Der unerwartete Siegeszug der Wikipedia

13.01.2011

In Deutschland ist Relevanz besonders wichtig

Dieser Zirkel hat strenge Regeln für Mitarbeiter formuliert - Stegbauer nennt sie gar eine "Produktideologie". In Deutschland ist vor allem die Relevanz immer wieder ein Streitthema. Die Liste mit Relevanzkriterien ist umgerechnet rund 30 DIN-A4-Seiten lang und formuliert Regeln für Hunderassen, Pornostars und Brauereien. Viele Neulinge blicken nicht mehr durch - und steigen aus. "Man will Leute, die keine Ahnung haben, draußen halten", sagt Stegbauer.

Fakten rund um Wikipedia

Wie viele Artikel stehen in der Wikipedia? Was ist der längste Eintrag? Und was hat der Scheißtag im Online-Lexikon verloren? Ein paar Zahlen und Fakten.

  • In der deutschsprachigen Wikipedia sind seit Mai 2001 knapp 1,2 Millionen Artikel entstanden, in der englischsprachigen sogar mehr als 3,5 Millionen. Artikel der deutschen Wikipedia wurden mehr als 87 Millionen Mal bearbeitet - die englische Version weist fast 438 Millionen Änderungen aus.

  • In der englischsprachigen Wikipedia hat Mitgründer Jimmy Wales nach eigenen Angaben den ersten Eintrag gemacht - einen Testartikel mit dem Text "Hello, World!" Es folgten ein weitere Testseite namens "UuU" und ein Artikel über Transport.

  • Der erste Artikel der deutschsprachigen Wikipedia dreht sich um Polymerase-Kettenreaktion - "eine Methode, um die Erbsubstanz DNA in vitro zu vervielfältigen". Es folgten Einträge über Dänemark, den Kattegat und die Nordsee. Zu den frühen Zugängen zählt auch Niue, eine isolierte Koralleninsel im Südpazifik.

  • Der längste Artikel handelt auf umgerechnet 150 DIN-A4-Seiten den Schamanismus ab. Die längste Liste zählt Automobilmarken von A.A.A. bis Zender auf, von denen ein Großteil allerdings nicht mehr besteht.

  • Grundsätzlich ist in der Online-Enzyklopädie für alle Themen Platz - wenn die Gemeinschaft sie für relevant hält und sich jemand die Mühe macht, sie zu bearbeiten. Artikel gibt es etwa über den alemannischen Separatismus und den Scheißtag, der laut Wikipedia auch in Grimms Wörterbuch verzeichnet ist. Dem Eintrag zufolge nannten Knechte so die ein bis drei unbezahlten Arbeitstage im Jahr, die die Zeit für die Verrichtung des Stuhlgangs ausgleichen sollten.

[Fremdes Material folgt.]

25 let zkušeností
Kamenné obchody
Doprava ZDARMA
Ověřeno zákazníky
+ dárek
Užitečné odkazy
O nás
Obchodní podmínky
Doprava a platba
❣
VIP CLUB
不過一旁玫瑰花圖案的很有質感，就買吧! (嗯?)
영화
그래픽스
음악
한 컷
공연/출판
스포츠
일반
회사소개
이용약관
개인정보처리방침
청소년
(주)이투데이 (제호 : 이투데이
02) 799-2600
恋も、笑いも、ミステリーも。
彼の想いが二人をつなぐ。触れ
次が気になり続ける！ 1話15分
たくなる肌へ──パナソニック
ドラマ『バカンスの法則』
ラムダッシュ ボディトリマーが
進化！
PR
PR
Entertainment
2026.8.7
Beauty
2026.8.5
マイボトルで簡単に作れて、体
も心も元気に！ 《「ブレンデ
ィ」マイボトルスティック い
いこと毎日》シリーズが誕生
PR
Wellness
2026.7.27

  • Auch wenn die meisten Wikipedia-Mitarbeiter ihren Job ernst nehmen, gibt es eine Nische für Spaß: Das Humorarchiv. Dort stehen Texte, die es nicht ins reguläre Lexikon geschafft haben. Etwa der über den Heiligen Bürokratius, "ein wenig bekannter römischer Heiliger, der erst in der Neuzeit eine größere Verehrung erfahren hat".

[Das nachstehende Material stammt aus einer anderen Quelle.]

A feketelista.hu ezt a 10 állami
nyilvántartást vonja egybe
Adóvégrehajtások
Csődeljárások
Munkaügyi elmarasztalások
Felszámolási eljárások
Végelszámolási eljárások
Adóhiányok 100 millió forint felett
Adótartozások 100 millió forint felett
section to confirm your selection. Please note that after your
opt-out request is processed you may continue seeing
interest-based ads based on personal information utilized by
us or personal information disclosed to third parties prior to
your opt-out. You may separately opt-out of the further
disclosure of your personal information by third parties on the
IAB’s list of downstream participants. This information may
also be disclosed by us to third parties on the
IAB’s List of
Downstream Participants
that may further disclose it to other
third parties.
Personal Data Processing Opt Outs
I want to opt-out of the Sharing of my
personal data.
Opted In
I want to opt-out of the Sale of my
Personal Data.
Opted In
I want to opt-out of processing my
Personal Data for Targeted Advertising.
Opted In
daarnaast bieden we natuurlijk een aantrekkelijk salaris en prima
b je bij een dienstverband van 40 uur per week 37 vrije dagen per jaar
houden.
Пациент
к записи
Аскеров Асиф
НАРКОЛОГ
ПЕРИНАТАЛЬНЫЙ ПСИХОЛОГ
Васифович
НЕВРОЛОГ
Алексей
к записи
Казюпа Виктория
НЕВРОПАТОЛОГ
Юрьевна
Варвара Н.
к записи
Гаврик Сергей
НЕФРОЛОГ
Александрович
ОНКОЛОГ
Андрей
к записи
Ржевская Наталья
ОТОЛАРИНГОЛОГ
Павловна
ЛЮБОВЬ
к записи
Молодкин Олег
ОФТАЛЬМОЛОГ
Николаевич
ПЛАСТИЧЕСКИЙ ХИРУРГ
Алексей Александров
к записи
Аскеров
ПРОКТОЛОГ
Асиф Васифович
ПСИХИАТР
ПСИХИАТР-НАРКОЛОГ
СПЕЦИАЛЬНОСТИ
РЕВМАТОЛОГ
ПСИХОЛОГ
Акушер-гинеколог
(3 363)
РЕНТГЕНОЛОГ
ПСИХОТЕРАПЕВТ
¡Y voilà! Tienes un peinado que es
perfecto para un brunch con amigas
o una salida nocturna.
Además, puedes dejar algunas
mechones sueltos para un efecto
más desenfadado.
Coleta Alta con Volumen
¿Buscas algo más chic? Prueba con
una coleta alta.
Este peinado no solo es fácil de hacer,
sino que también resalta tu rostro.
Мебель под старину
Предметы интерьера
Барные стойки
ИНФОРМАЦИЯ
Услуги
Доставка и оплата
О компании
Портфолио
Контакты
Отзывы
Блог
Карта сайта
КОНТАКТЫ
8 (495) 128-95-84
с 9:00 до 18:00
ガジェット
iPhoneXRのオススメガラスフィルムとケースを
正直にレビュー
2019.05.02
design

Und so hat Wikipedia im Jubiläumsjahr Nachwuchssorgen. "Wir haben Millionen von Lesern. Aber verhältnismäßig wenige wissen überhaupt, dass sie mitmachen können", sagt Catrin Schoneville, Sprecherin des Wikipedia-Fördervereins Wikimedia. Um Autoren zu gewinnen, investiert der Verein einen Teil der Spenden in Projekte für Senioren oder Schüler - damit der unerwartete Erfolg der Wikipedia nicht bei den heute 1,2 Millionen deutschen Artikeln endet.